§ Selected text

Thursday, January 26, 2017

Winter Bottomland Beauties

     One recent winter day, I drove by an overgrown meadow dominated by many red-twig dogwood shrubs and river birch trees located less than a mile south of New Holland, Pennsylvania.  Both those kinds of woody vegetation need lots of sunlight and water to flourish, which they get in that abandoned pasture.  Red-twigs and river birches are pretty in themselves, but together they are even more attractive in winter.  And the meadow they grow in is bisected by a clear stream and carpeted by pale-beige reed canary-grass.  The striking red-twigs and birches got me to thinking about other kinds of shrubs and trees that beautify moist bottomlands here in southeastern Pennsylvania.
     Several species of deciduous trees and shrubs that flourish in local bottomlands have certain beauties in winter that make those habitats more enjoyable to experience.  Some of these woody plants are in wooded swamps, others are along waterways in woods, and still others reside in overgrown cow pastures and sunny marshes.  All these species are native to America.  And all feed and/or house wildlife. 
     Red-twig dogwoods and red-osier dogwoods are striking shrubs of sunny marshes and wet meadows in winter.  There the many red, supple twigs of each species brightens the open, beige wetlands they grow in, like long, thin tongues of flame.  And there cottontail rabbits, white-tailed deer and field mice eat the lovely, tender stems of these two kinds of dogwoods.  Some of these shrubs are planted on lawns because of their lovely, red twigs.
     Winterberry shrubs are a deciduous holly, which means they lose their foliage in autumn and grow new leaves the next spring.  They are native to wooded swamps in this area, but not commonly.  In fall and through much of the following winter they bear many scarlet and attractive berries.  They are fairly commonly planted on lawns because of those red berries that help brighten many a mitigated landscape in winter.  The berries of winterberry shrubs are eaten by rodents and a variety of wintering, berry-eating birds, including northern mockingbirds and American robins.   
    Sycamore trees and river birch trees grow along waterways and each has interesting, attractive bark.  The roots of these trees, and others, help hold down the soil against erosion when the waterways flood.

§ Collected data
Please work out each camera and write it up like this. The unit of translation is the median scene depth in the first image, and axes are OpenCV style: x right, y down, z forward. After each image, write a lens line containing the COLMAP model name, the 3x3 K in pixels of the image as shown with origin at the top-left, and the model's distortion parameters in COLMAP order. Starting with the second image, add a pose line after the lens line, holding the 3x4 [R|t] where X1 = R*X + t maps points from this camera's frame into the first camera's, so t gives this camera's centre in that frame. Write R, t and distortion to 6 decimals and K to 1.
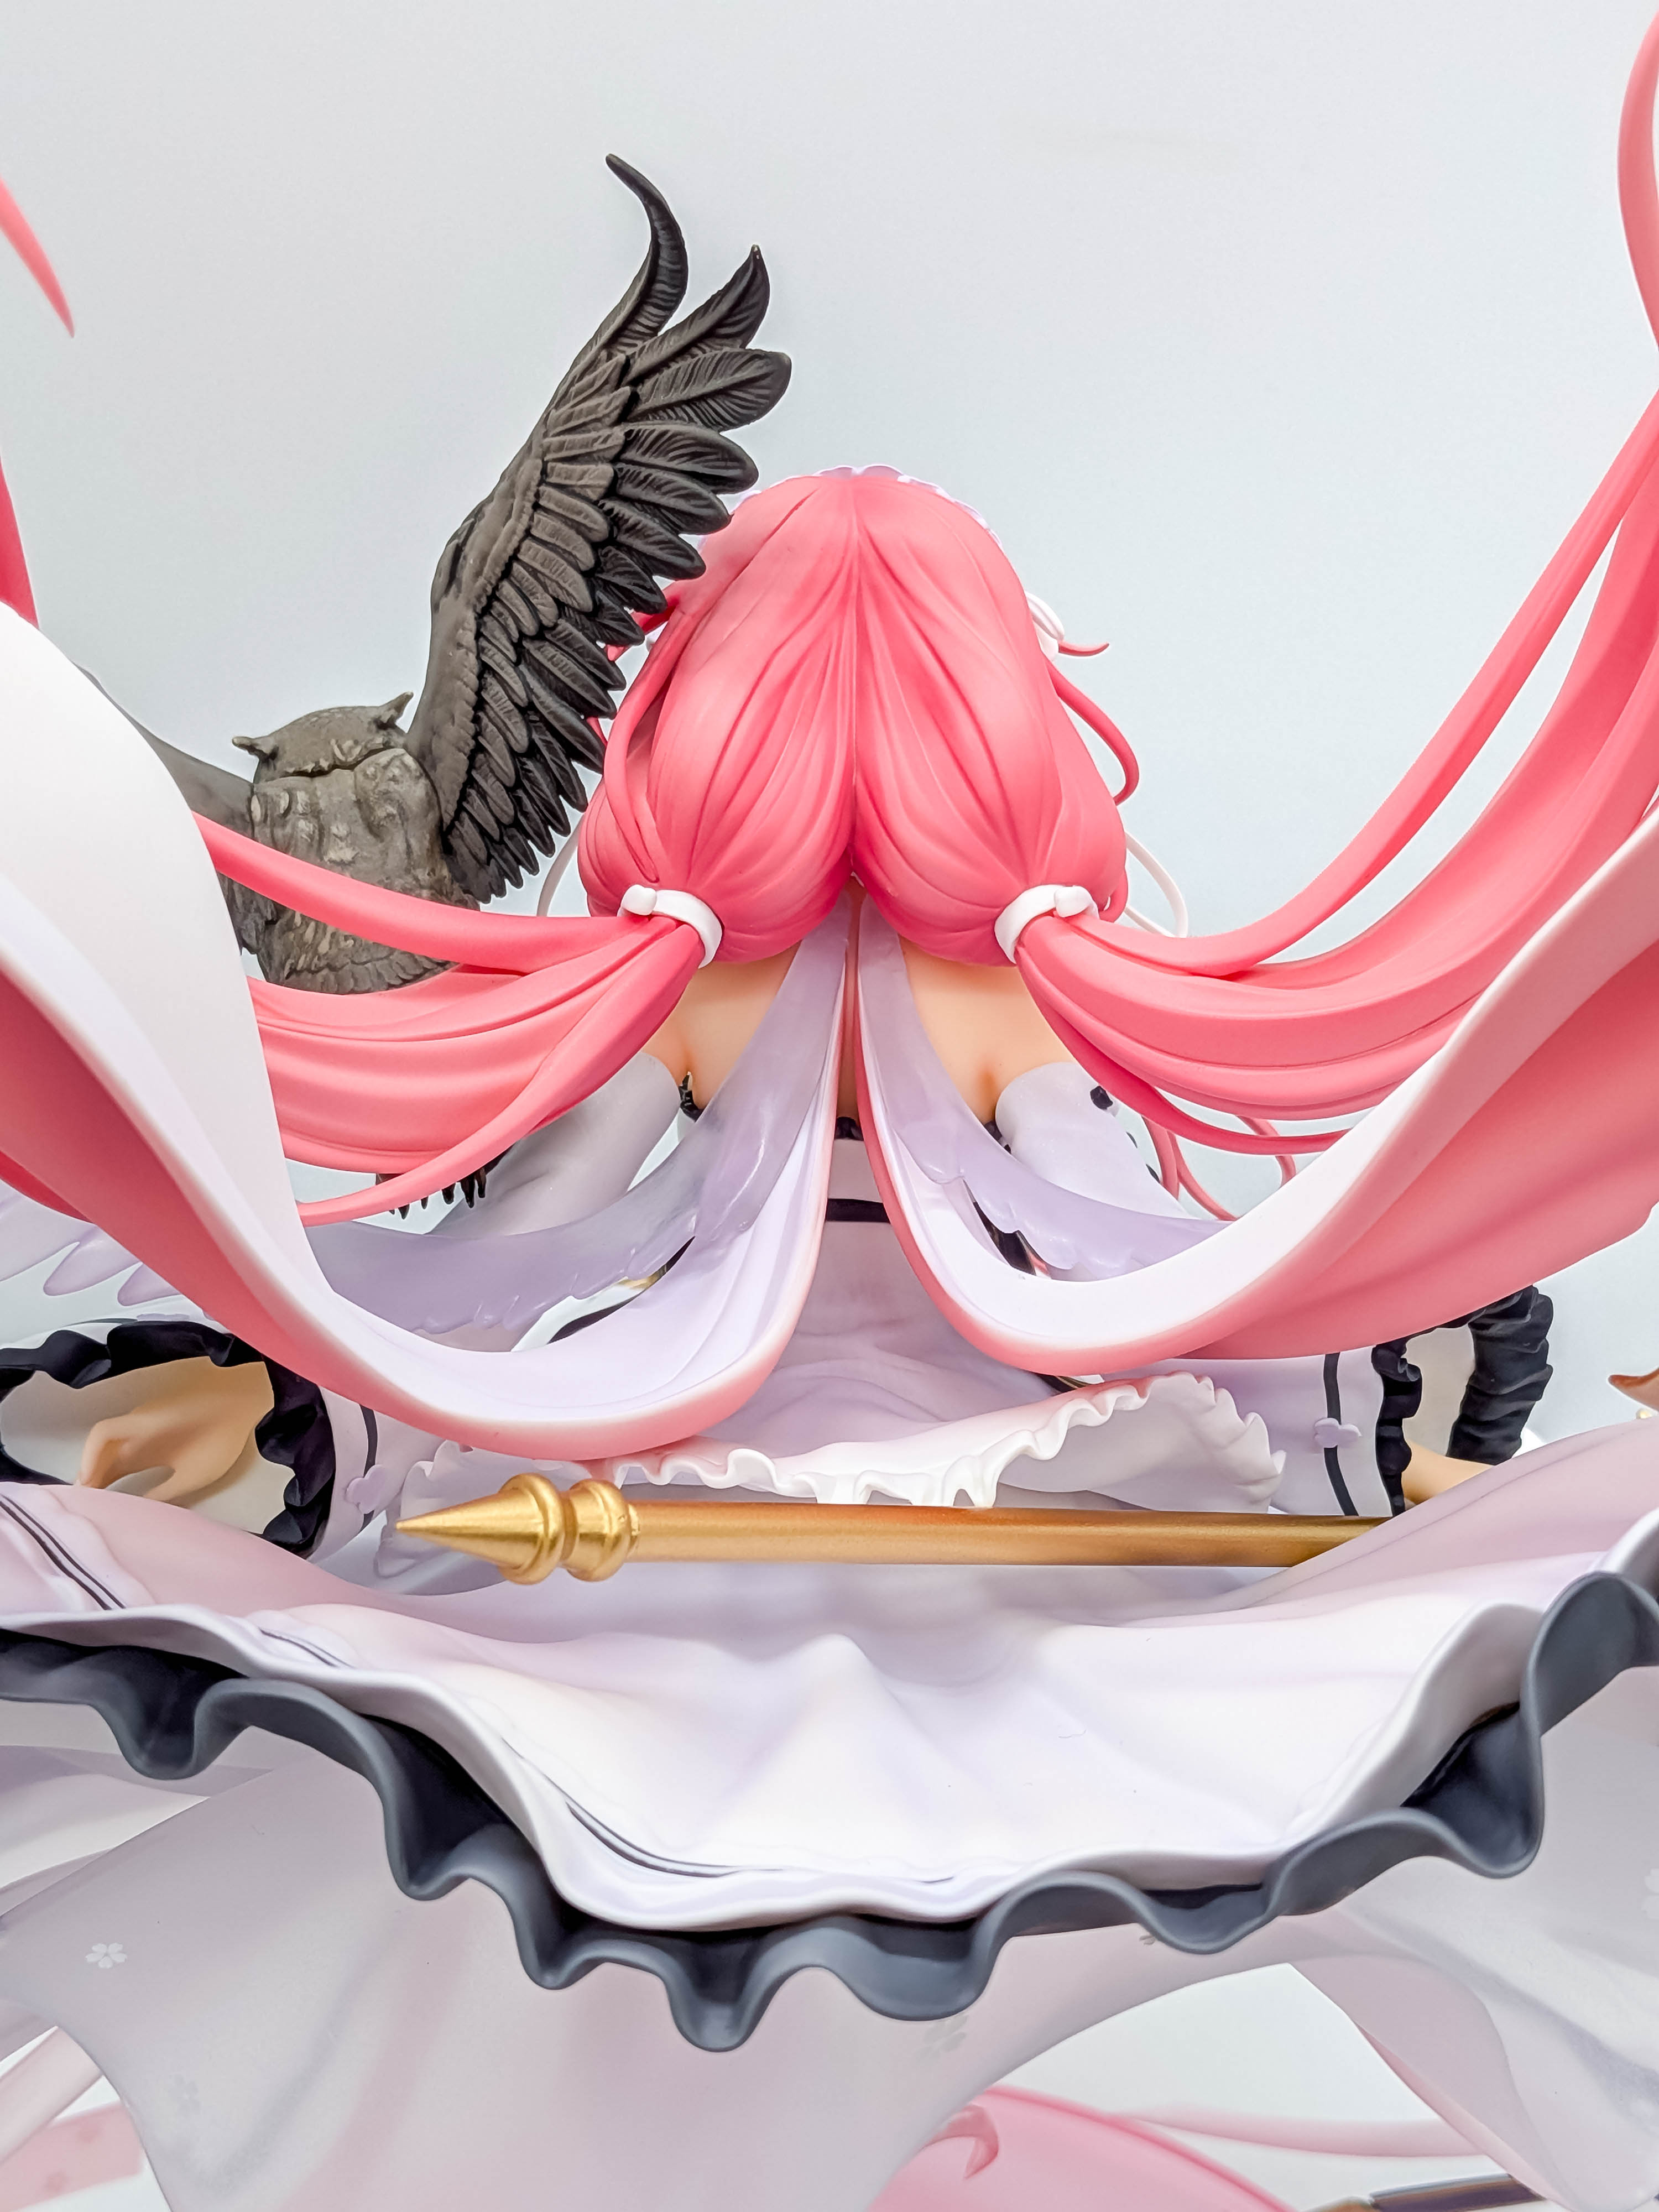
lens RADIAL K [[3326.1, 0, 923.6], [0, 3326.1, 1130.8], [0, 0, 1]] dist [0.062219, 0.000000]
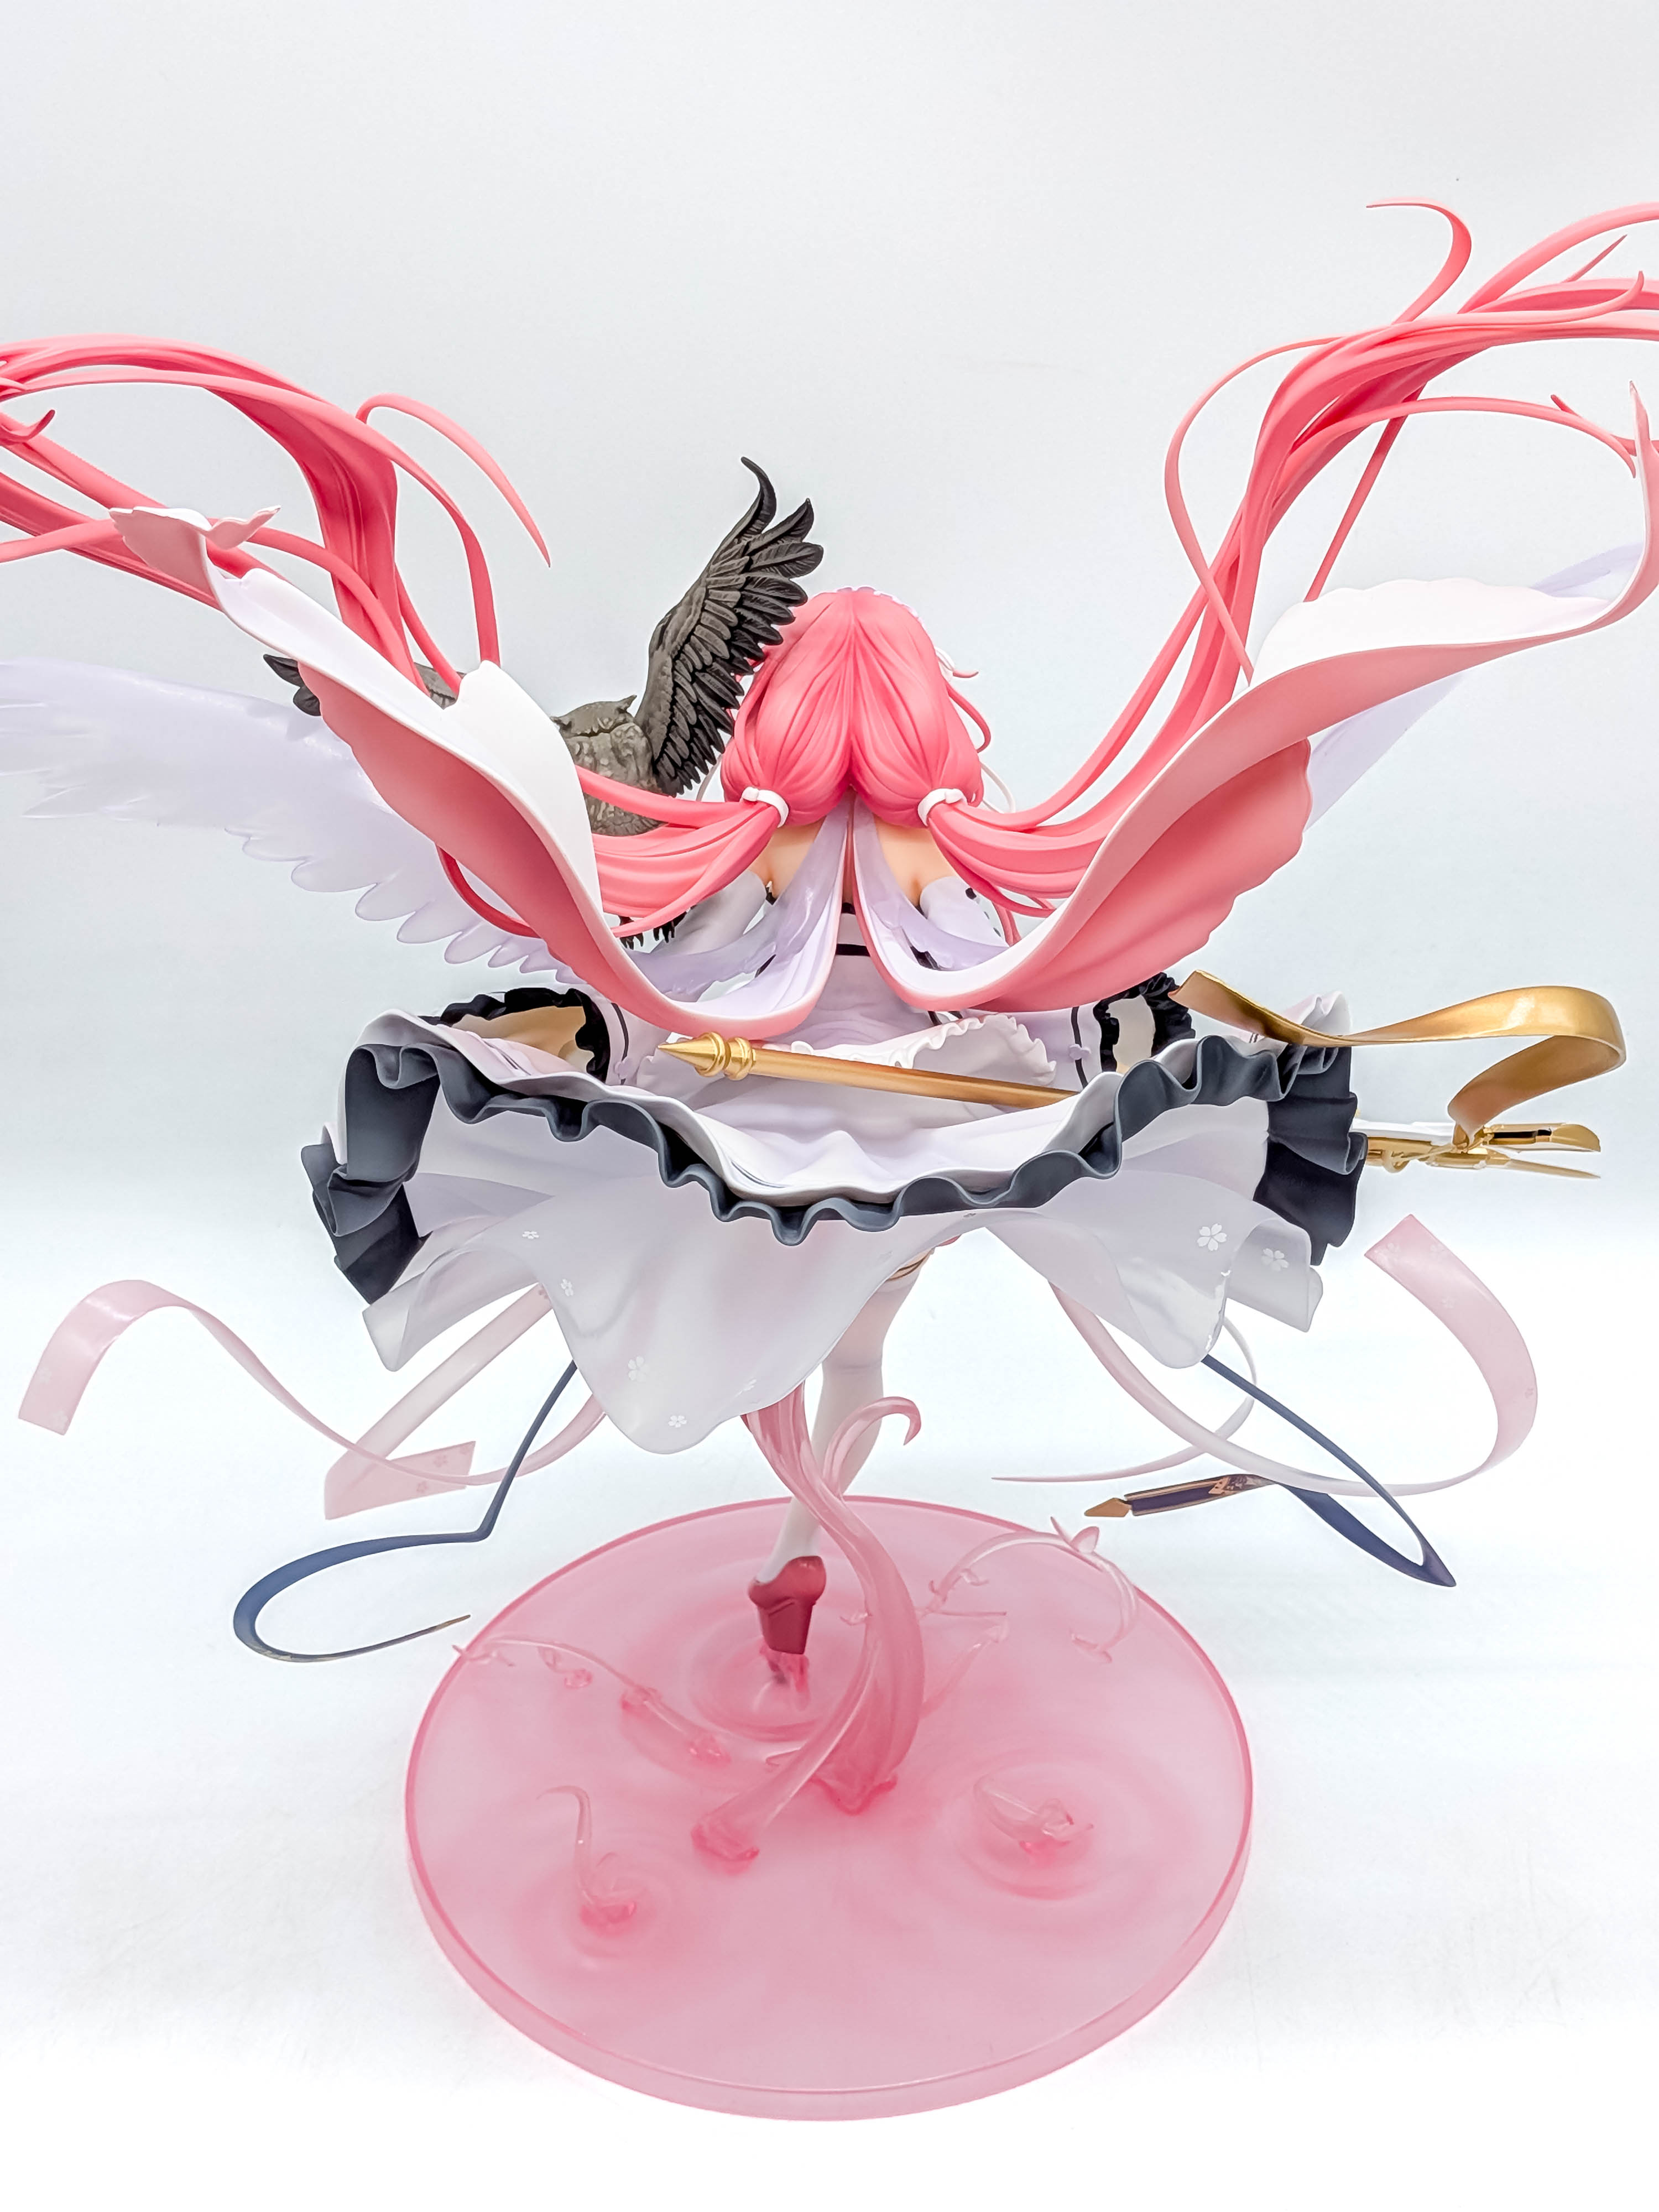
lens RADIAL K [[3326.1, 0, 833.0], [0, 3326.1, 1101.1], [0, 0, 1]] dist [0.062219, 0.000000]
pose [[0.999498, 0.006566, -0.030982, 0.034672], [-0.006381, 0.999961, 0.006065, 0.112990], [0.031021, -0.005865, 0.999502, -1.123124]]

§ Assignment A
In the winter bottomlands post, substitute "streams" for "waterways" and write out the passage from "Sycamore trees and" up to and including "the waterways flood.".
§ Assignment B
Proceed with the winter bottomlands post, picking up after its final sentence.
The material can be left aside.

§ Task result A
Sycamore trees and river birch trees grow along streams and each has interesting, attractive bark.  The roots of these trees, and others, help hold down the soil against erosion when the streams flood.

§ Task result B
     The gray bark of sycamores peels off in thin, little patches, as the trees grow, exposing the lighter, younger bark underneath.  The result is trunks and branches of sycamores have mottled appearances of lighter and darker bark.  Large sycamores have hollows that house a variety of wildlife species, including raccoons, barred owls and chickadees, to name a few.
     River birches have outer bark that curls away from the inner bark in many attractive, paper-thin rolls that, to me, resemble tiny scrolls on their trunks and limbs.  Those tightly-wrapped scrolls reveal the lovely, pale-orange bark growing beneath the curled bark.  Sparrows and finches of various kinds each consume the tiny seeds these beautiful birches produce.
     Ash-leafed maple trees develop in riparian woods along waterways.  They, too, help hold down the soil of bottomlands during floods.  Their paired, winged seeds that hang on their twigs through winter are their special winter beauty.  But when those seeds do fall from their twig moorings, they spin down and away in the wind from the parent trees like blades of helicopters, which disperses their species far and wide.  Meanwhile, many of those seeds are eaten by gray squirrels, northern cardinals and other kinds of wildlife.      
     Pin oak and white oak trees of moist, wooded bottomlands retain many of their dried, brown leaves through winter, adding more color and beauty to gray woods in winter.  Sleet rattles through those dead, dried leaves and snow piles on them, adding to their beauty.  Deer, a few kinds of squirrels, white-footed mice, blue jays, wild turkeys and other kinds of critters eat the acorns of these oaks through winter, again adding to their beauties.
     All these pretty, bottomland trees and shrubs are waiting out there for you to admire them during winter.  And many of those plants' virtues are easily visible from country roads and/or on lawns.  One has only to get out for a walk or drive to see some of their lovely, striking adornments.     


















     

Monday, January 23, 2017

Wintering Salt Marsh Birds

     Harbors and salt marshes between barrier islands and the mainland of southern New Jersey, as elsewhere, are alive with several kinds of wintering birds.  Those barrier islands protect the seacoast salt marshes from the constantly pounding surf of the Atlantic Ocean, giving them and the creatures that live in them stability and peace.  But tidal channels penetrate the marshes like the arms of an octopus.  And harbors, channels and marshes are affected by tides twice daily, every day of the year, which has a great influence on the lives of creatures in those habitats.
     Highly visible icons of the winter seacoast, ring-billed, herring and great black-backed gulls commonly winter on harbors, channels, salt marshes, beaches and rock jetties.  There they also catch live fish, mollusks, crustaceans and other sea creatures, as well as scavenge anything edible.
     Bay ducks, which seem to have a common ancestry, including lesser and great scaups, red-heads and canvasbacks, winter on the harbors and channels behind barrier islands.  There these ducks form large rafts of themselves and dive under water to consume aquatic vegetation mostly, and small mollusks and crustaceans to a lesser extent.  Red-heads and cans do have reddish heads.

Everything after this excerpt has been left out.